I copied and modified the file to a MACos SH file but the renaming of the file changed.
On Windows, '_DSC4727.NEF' would have been changed to '20250206_175736.NEF'. On MACos, it is changed to 20250206_175736Thu 6 Feb 17:57:36 2025. 6'
I looked this documentation (https://exiftool.org/exiftool_pod.html) and my form seems to be correct.
I'm running exiftool 13.13 on MACos 15 M4
Thanks
As written, it should not have worked on Windows. Even less so in a BAT file.
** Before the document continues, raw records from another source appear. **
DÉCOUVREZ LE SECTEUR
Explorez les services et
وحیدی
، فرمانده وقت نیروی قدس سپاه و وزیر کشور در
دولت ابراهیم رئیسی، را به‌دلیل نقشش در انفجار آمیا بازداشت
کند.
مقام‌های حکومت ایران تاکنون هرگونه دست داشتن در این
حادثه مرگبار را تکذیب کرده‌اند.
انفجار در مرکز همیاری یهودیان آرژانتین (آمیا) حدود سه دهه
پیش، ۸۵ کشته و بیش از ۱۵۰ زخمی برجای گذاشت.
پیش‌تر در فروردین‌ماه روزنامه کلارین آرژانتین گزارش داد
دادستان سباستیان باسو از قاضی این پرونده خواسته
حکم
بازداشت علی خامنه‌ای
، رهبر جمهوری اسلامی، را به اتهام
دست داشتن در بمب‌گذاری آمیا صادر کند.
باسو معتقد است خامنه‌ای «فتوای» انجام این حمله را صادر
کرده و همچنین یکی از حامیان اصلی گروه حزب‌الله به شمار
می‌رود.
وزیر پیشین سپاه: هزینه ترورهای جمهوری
When you are using the file name percent variables (the %c and %e) in a -d (-dateFormat) option (https://exiftool.org/exiftool_pod.html#d-FMT--dateFormat), the percent signs must be doubled. In a bat file, percent signs must be doubled again, so your BAT file should have had this in order to work.
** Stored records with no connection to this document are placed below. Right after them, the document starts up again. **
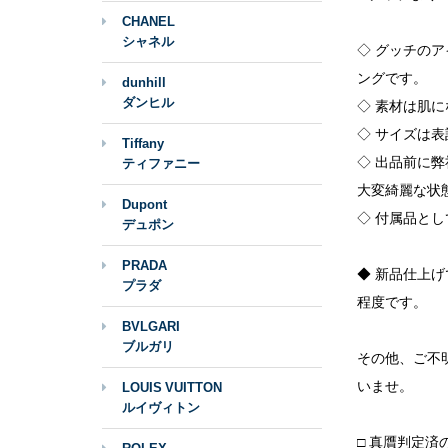
CHANEL
シャネル
◇ グッチの
ングです。
dunhill
ダンヒル
◇ 素材は肌
◇ サイズは表
Tiffany
◇ 出品前に
ティファニー
大変綺麗な状
Dupont
◇ 付属品と
デュポン
PRADA
◆ 新品仕上
プラダ
程度です。
BVLGARI
ブルガリ
その他、ご不
いませ。
LOUIS VUITTON
ルイヴィトン
□ 真贋判定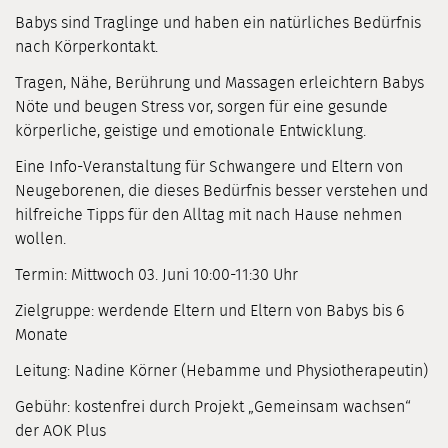
Babys sind Traglinge und haben ein natürliches Bedürfnis
nach Körperkontakt.
Tragen, Nähe, Berührung und Massagen erleichtern Babys
Nöte und beugen Stress vor, sorgen für eine gesunde
körperliche, geistige und emotionale Entwicklung.
Eine Info-Veranstaltung für Schwangere und Eltern von
Neugeborenen, die dieses Bedürfnis besser verstehen und
hilfreiche Tipps für den Alltag mit nach Hause nehmen
wollen.
Termin: Mittwoch 03. Juni 10:00-11:30 Uhr
Zielgruppe: werdende Eltern und Eltern von Babys bis 6
Monate
Leitung: Nadine Körner (Hebamme und Physiotherapeutin)
Gebühr: kostenfrei durch Projekt „Gemeinsam wachsen“
der AOK Plus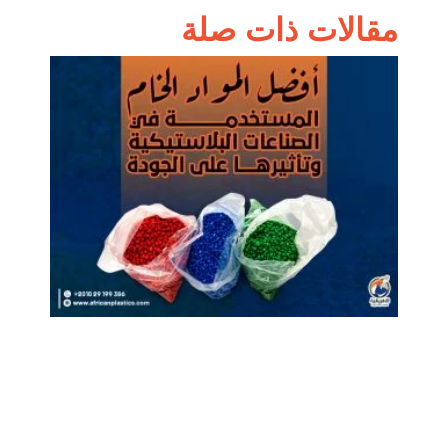
مقالات ذات صلة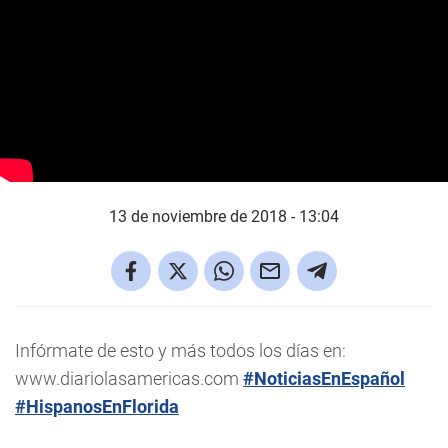
13 de noviembre de 2018 - 13:04
Infórmate de esto y más todos los días en:
www.diariolasamericas.com
#NoticiasEnEspañol
#HispanosEnFlorida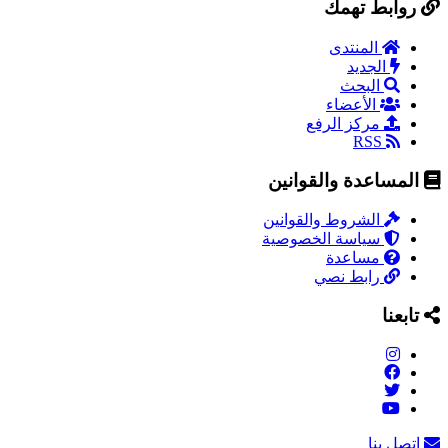
روابط تهمك
المنتدى
الجديد
البحث
الأعضاء
مركز الرفع
RSS
المساعدة والقوانين
الشروط والقوانين
سياسة الخصوصية
مساعدة
رابط نصي
تابعنا
اتصل بنا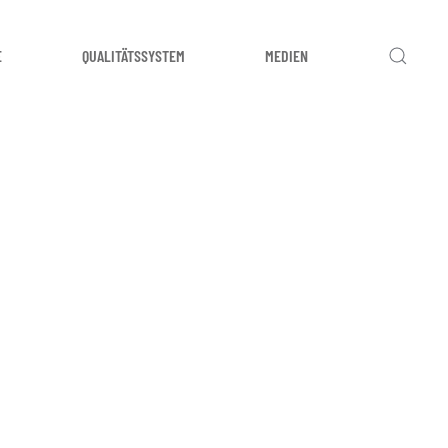
E
QUALITÄTSSYSTEM
MEDIEN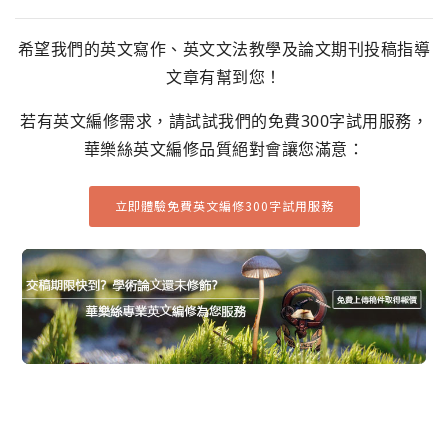
希望我們的英文寫作、英文文法教學及論文期刊投稿指導
文章有幫到您！
若有英文編修需求，請試試我們的免費300字試用服務，
華樂絲英文編修品質絕對會讓您滿意：
立即體驗免費英文編修300字試用服務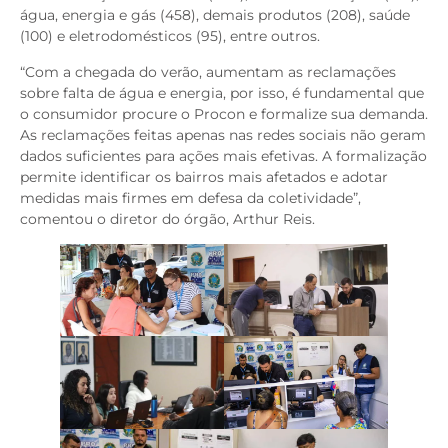
água, energia e gás (458), demais produtos (208), saúde
(100) e eletrodomésticos (95), entre outros.
“Com a chegada do verão, aumentam as reclamações
sobre falta de água e energia, por isso, é fundamental que
o consumidor procure o Procon e formalize sua demanda.
As reclamações feitas apenas nas redes sociais não geram
dados suficientes para ações mais efetivas. A formalização
permite identificar os bairros mais afetados e adotar
medidas mais firmes em defesa da coletividade”,
comentou o diretor do órgão, Arthur Reis.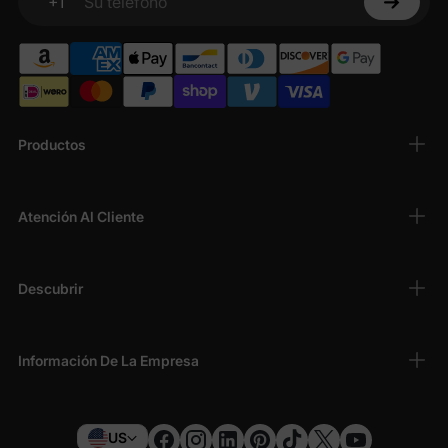
+1
Su teléfono
Productos
Atención Al Cliente
Descubrir
Información De La Empresa
US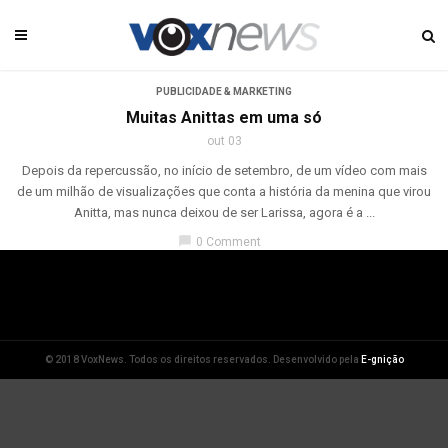
PUBLICIDADE & MARKETING
Muitas Anittas em uma só
out 03
Depois da repercussão, no início de setembro, de um vídeo com mais
de um milhão de visualizações que conta a história da menina que virou
Anitta, mas nunca deixou de ser Larissa, agora é a ...
chat_bubble
0 Comment
© 2018 VoxNews. Todos os direitos reservados. Desenvolvido pela
E-gnição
-d "%%Y%%m%%d_%%H%%M%%S%%%%-c.%%%%e"
Either %c or %e used directly will have a different meaning as a date format code. Only %c is listed under the Common Date Format Codes (https://exiftool.org/filename.html#codes), so I assume that the "preferred locale date/time representation" on the Mac is the "Thu 6 Feb 17:57:36 2025" part.
Try this date option on the Mac
-d "%Y%m%d_%H%M%S%%-c.%%e"
Quote from: StarGeek on February 06, 2025, 08:42:44 PMTry this date option on the Mac
-d "%Y%m%d_%H%M%S%%-c.%%e"
or this date on the Mac:
-d '%Y%m%d_%H%M%S%%-c.%%e'
Quote from: StarGeek on February 06, 2025, 08:42:44 PMAs written, it should not have worked on Windows. Even less so in a BAT file.
Apologies, I should have mentioned I'd already modified the example for working in MACos. In Windows, the BAT was using %%.
Quote from: StarGeek on February 06, 2025, 08:42:44 PMTry this date option on the Mac
-d "%Y%m%d_%H%M%S%%-c.%%e"
Thanks. That works. I should have noted the %%-c and %%e in the example on the page you provided the link to.